TORONTO (Reuters) - Shaw Communications Inc SJRb.TO, Canada’s No. 2 cable and satellite-TV company, reported a 38 percent gain in first-quarter profit on Friday, crediting subscriber growth and a recovery of import duties.
Shaw said net profit rose to C$112 million ($110 million), or 26 Canadian cents a share, in the three months ended November 30, from C$81 million, or 19 Canadian cents a share, in the same period a year earlier.
Excluding non-operating items, including a net duty recovery of about C$22 million related to the import of satellite receivers, profit rose to C$96 million from C$81 million.
Analysts had expected the company to earn 23 Canadian cents before one-time items on revenue of C$752.2 million, according to Reuters Estimates.
Revenue increased nearly 11 percent to C$743.8 million on customer growth and rate increases.
“We agree with the company’s strategy of maintaining subscriber growth through promotion, which we believe is a route to long-term growth and value creation,” National Bank Financial analyst Greg MacDonald wrote in a note to clients.
Shaw was named as a potential new entrant into the wireless market through a government auction of spectrum, or airwaves, scheduled for May. The company said it is reviewing the auction rules, but did not comment further on Friday.
Calgary, Alberta-based Shaw also said that free cash flow rose to C$90 million from C$76 million in the same period last year on higher service operating income before amortization and after increased capital investment of C$22 million.
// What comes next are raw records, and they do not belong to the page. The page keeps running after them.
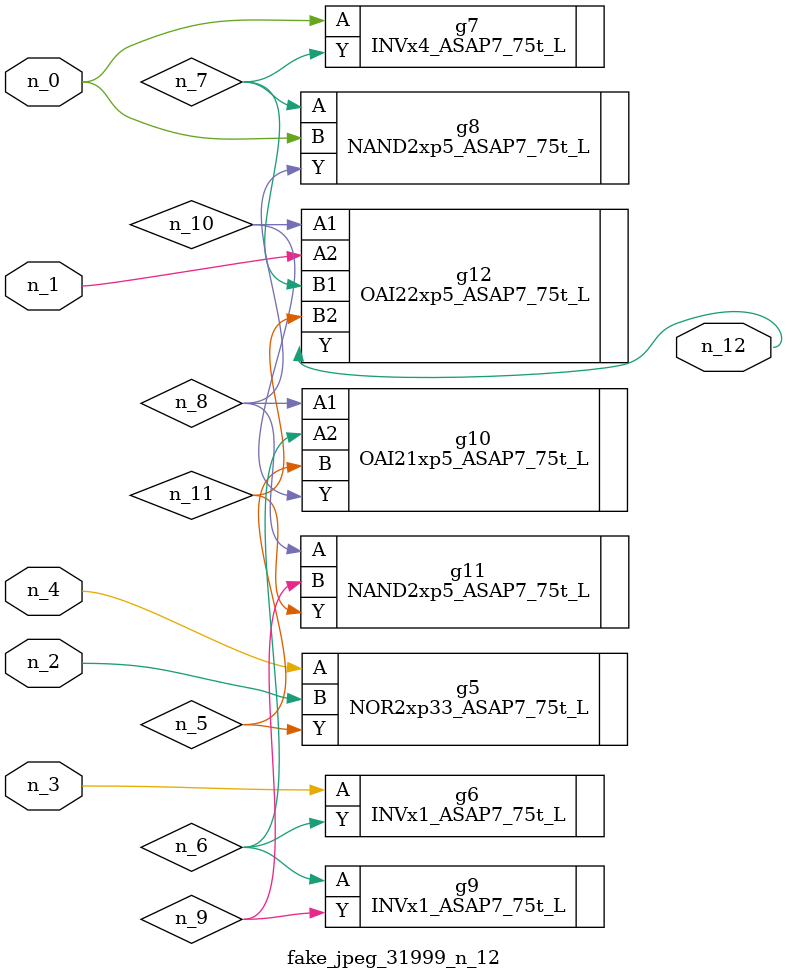
<source format=v>
module fake_jpeg_31999_n_12 (n_3, n_2, n_1, n_0, n_4, n_12);

input n_3;
input n_2;
input n_1;
input n_0;
input n_4;

output n_12;

wire n_11;
wire n_10;
wire n_8;
wire n_9;
wire n_6;
wire n_5;
wire n_7;

NOR2xp33_ASAP7_75t_L g5 ( 
.A(n_4),
.B(n_2),
.Y(n_5)
);

INVx1_ASAP7_75t_L g6 ( 
.A(n_3),
.Y(n_6)
);

INVx4_ASAP7_75t_L g7 ( 
.A(n_0),
.Y(n_7)
);

NAND2xp5_ASAP7_75t_L g8 ( 
.A(n_7),
.B(n_0),
.Y(n_8)
);

NAND2xp5_ASAP7_75t_L g11 ( 
.A(n_8),
.B(n_9),
.Y(n_11)
);

INVx1_ASAP7_75t_L g9 ( 
.A(n_6),
.Y(n_9)
);

OAI21xp5_ASAP7_75t_L g10 ( 
.A1(n_8),
.A2(n_6),
.B(n_5),
.Y(n_10)
);

OAI22xp5_ASAP7_75t_L g12 ( 
.A1(n_10),
.A2(n_1),
.B1(n_7),
.B2(n_11),
.Y(n_12)
);


endmodule
</source>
“Shaw remains one of a few growth stocks that pay a reasonable dividend and, given our strong free cash outlook, there could be further increases in 2008,” MacDonald wrote.
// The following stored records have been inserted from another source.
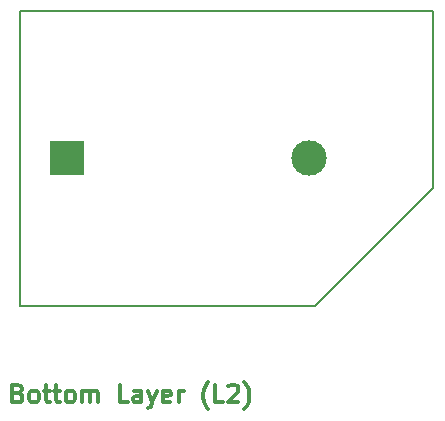
<source format=gbr>
%TF.GenerationSoftware,KiCad,Pcbnew,(5.1.9)-1*%
%TF.CreationDate,2021-07-03T23:42:05+08:00*%
%TF.ProjectId,Task1,5461736b-312e-46b6-9963-61645f706362,rev?*%
%TF.SameCoordinates,Original*%
%TF.FileFunction,Copper,L2,Bot*%
%TF.FilePolarity,Positive*%
%FSLAX46Y46*%
G04 Gerber Fmt 4.6, Leading zero omitted, Abs format (unit mm)*
G04 Created by KiCad (PCBNEW (5.1.9)-1) date 2021-07-03 23:42:05*
%MOMM*%
%LPD*%
G01*
G04 APERTURE LIST*
%TA.AperFunction,NonConductor*%
%ADD10C,0.300000*%
%TD*%
%TA.AperFunction,Profile*%
%ADD11C,0.200000*%
%TD*%
%TA.AperFunction,ComponentPad*%
%ADD12C,3.000000*%
%TD*%
%TA.AperFunction,ComponentPad*%
%ADD13R,3.000000X3.000000*%
%TD*%
G04 APERTURE END LIST*
D10*
X79864285Y-122392857D02*
X80078571Y-122464285D01*
X80150000Y-122535714D01*
X80221428Y-122678571D01*
X80221428Y-122892857D01*
X80150000Y-123035714D01*
X80078571Y-123107142D01*
X79935714Y-123178571D01*
X79364285Y-123178571D01*
X79364285Y-121678571D01*
X79864285Y-121678571D01*
X80007142Y-121750000D01*
X80078571Y-121821428D01*
X80150000Y-121964285D01*
X80150000Y-122107142D01*
X80078571Y-122250000D01*
X80007142Y-122321428D01*
X79864285Y-122392857D01*
X79364285Y-122392857D01*
X81078571Y-123178571D02*
X80935714Y-123107142D01*
X80864285Y-123035714D01*
X80792857Y-122892857D01*
X80792857Y-122464285D01*
X80864285Y-122321428D01*
X80935714Y-122250000D01*
X81078571Y-122178571D01*
X81292857Y-122178571D01*
X81435714Y-122250000D01*
X81507142Y-122321428D01*
X81578571Y-122464285D01*
X81578571Y-122892857D01*
X81507142Y-123035714D01*
X81435714Y-123107142D01*
X81292857Y-123178571D01*
X81078571Y-123178571D01*
X82007142Y-122178571D02*
X82578571Y-122178571D01*
X82221428Y-121678571D02*
X82221428Y-122964285D01*
X82292857Y-123107142D01*
X82435714Y-123178571D01*
X82578571Y-123178571D01*
X82864285Y-122178571D02*
X83435714Y-122178571D01*
X83078571Y-121678571D02*
X83078571Y-122964285D01*
X83150000Y-123107142D01*
X83292857Y-123178571D01*
X83435714Y-123178571D01*
X84150000Y-123178571D02*
X84007142Y-123107142D01*
X83935714Y-123035714D01*
X83864285Y-122892857D01*
X83864285Y-122464285D01*
X83935714Y-122321428D01*
X84007142Y-122250000D01*
X84150000Y-122178571D01*
X84364285Y-122178571D01*
X84507142Y-122250000D01*
X84578571Y-122321428D01*
X84650000Y-122464285D01*
X84650000Y-122892857D01*
X84578571Y-123035714D01*
X84507142Y-123107142D01*
X84364285Y-123178571D01*
X84150000Y-123178571D01*
X85292857Y-123178571D02*
X85292857Y-122178571D01*
X85292857Y-122321428D02*
X85364285Y-122250000D01*
X85507142Y-122178571D01*
X85721428Y-122178571D01*
X85864285Y-122250000D01*
X85935714Y-122392857D01*
X85935714Y-123178571D01*
X85935714Y-122392857D02*
X86007142Y-122250000D01*
X86150000Y-122178571D01*
X86364285Y-122178571D01*
X86507142Y-122250000D01*
X86578571Y-122392857D01*
X86578571Y-123178571D01*
X89150000Y-123178571D02*
X88435714Y-123178571D01*
X88435714Y-121678571D01*
X90292857Y-123178571D02*
X90292857Y-122392857D01*
X90221428Y-122250000D01*
X90078571Y-122178571D01*
X89792857Y-122178571D01*
X89650000Y-122250000D01*
X90292857Y-123107142D02*
X90150000Y-123178571D01*
X89792857Y-123178571D01*
X89650000Y-123107142D01*
X89578571Y-122964285D01*
X89578571Y-122821428D01*
X89650000Y-122678571D01*
X89792857Y-122607142D01*
X90150000Y-122607142D01*
X90292857Y-122535714D01*
X90864285Y-122178571D02*
X91221428Y-123178571D01*
X91578571Y-122178571D02*
X91221428Y-123178571D01*
X91078571Y-123535714D01*
X91007142Y-123607142D01*
X90864285Y-123678571D01*
X92721428Y-123107142D02*
X92578571Y-123178571D01*
X92292857Y-123178571D01*
X92150000Y-123107142D01*
X92078571Y-122964285D01*
X92078571Y-122392857D01*
X92150000Y-122250000D01*
X92292857Y-122178571D01*
X92578571Y-122178571D01*
X92721428Y-122250000D01*
X92792857Y-122392857D01*
X92792857Y-122535714D01*
X92078571Y-122678571D01*
X93435714Y-123178571D02*
X93435714Y-122178571D01*
X93435714Y-122464285D02*
X93507142Y-122321428D01*
X93578571Y-122250000D01*
X93721428Y-122178571D01*
X93864285Y-122178571D01*
X95935714Y-123750000D02*
X95864285Y-123678571D01*
X95721428Y-123464285D01*
X95650000Y-123321428D01*
X95578571Y-123107142D01*
X95507142Y-122750000D01*
X95507142Y-122464285D01*
X95578571Y-122107142D01*
X95650000Y-121892857D01*
X95721428Y-121750000D01*
X95864285Y-121535714D01*
X95935714Y-121464285D01*
X97221428Y-123178571D02*
X96507142Y-123178571D01*
X96507142Y-121678571D01*
X97650000Y-121821428D02*
X97721428Y-121750000D01*
X97864285Y-121678571D01*
X98221428Y-121678571D01*
X98364285Y-121750000D01*
X98435714Y-121821428D01*
X98507142Y-121964285D01*
X98507142Y-122107142D01*
X98435714Y-122321428D01*
X97578571Y-123178571D01*
X98507142Y-123178571D01*
X99007142Y-123750000D02*
X99078571Y-123678571D01*
X99221428Y-123464285D01*
X99292857Y-123321428D01*
X99364285Y-123107142D01*
X99435714Y-122750000D01*
X99435714Y-122464285D01*
X99364285Y-122107142D01*
X99292857Y-121892857D01*
X99221428Y-121750000D01*
X99078571Y-121535714D01*
X99007142Y-121464285D01*
D11*
X80000000Y-90000000D02*
X80000000Y-115000000D01*
X115000000Y-105000000D02*
X105000000Y-115000000D01*
X115000000Y-90000000D02*
X115000000Y-105000000D01*
X80000000Y-115000000D02*
X105000000Y-115000000D01*
X80000000Y-90000000D02*
X115000000Y-90000000D01*
D12*
%TO.P,BT1,2*%
%TO.N,Net-(BT1-Pad2)*%
X104490000Y-102500000D03*
D13*
%TO.P,BT1,1*%
%TO.N,Net-(BT1-Pad1)*%
X84000000Y-102500000D03*
%TD*%
M02*

</source>
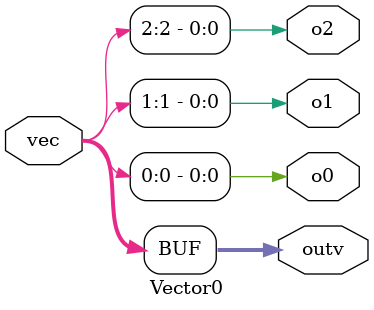
<source format=v>

`timescale 1ns/1ps 

module Vector0 (
  input      [2:0]    vec,
  output     [2:0]    outv,
  output              o0,
  output              o1,
  output              o2
);


  assign outv = vec;
  assign o0 = vec[0];
  assign o1 = vec[1];
  assign o2 = vec[2];

endmodule

</source>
“As the market grows more concerned with a potential economic downturn, Shaw’s utility-like business profile will keep it in a favorable light in our view.”
Shaw has become known for steadily increasing its dividends to investors. Jim Shaw, the company’s chief executive, told analysts during a conference call on Friday that while the company could again raise dividends now, it also wants to maintain a healthy balance sheet.
“I think that, down the road, I would look forward to dividend increases, maybe a little share buyback, maybe some debt paydown,” he said. “The last I looked, I think we owed (Toronto-Dominion Bank) a lot of money.”
Shaw said it added 8,138 basic cable subscribers in the quarter to total 2.2 million customers. It gained 39,496 digital customers for a total of 34,719 and added 802,636 Internet customers for a total of 1.48 million. It increased digital phone lines by 50,339 to a total of 435,696.
“We continue to gain efficiencies with our digital phone product which is a significant contributor to our growth,” Jim Shaw said in a statement. “We are now able to offer the triple play of voice, video and data to approximately 85 percent of our homes.”
However, Shaw’s stock fell C$1.09, or 4.7 percent, to C$21.75 on the Toronto Stock Exchange as investors weighed the company’s revenue, which came in short of expectations, and what UBS analyst Jeffrey Fan called “mixed” subscriber results.
Cable unit revenue rose 13 percent to C$565 million, and operating income before amortization increased almost 15 percent to C$273 million.
The satellite division had revenue of C$178 million, which was 4 percent higher than the same period last year, but operating income before amortization dipped to C$60 million from C$62 million.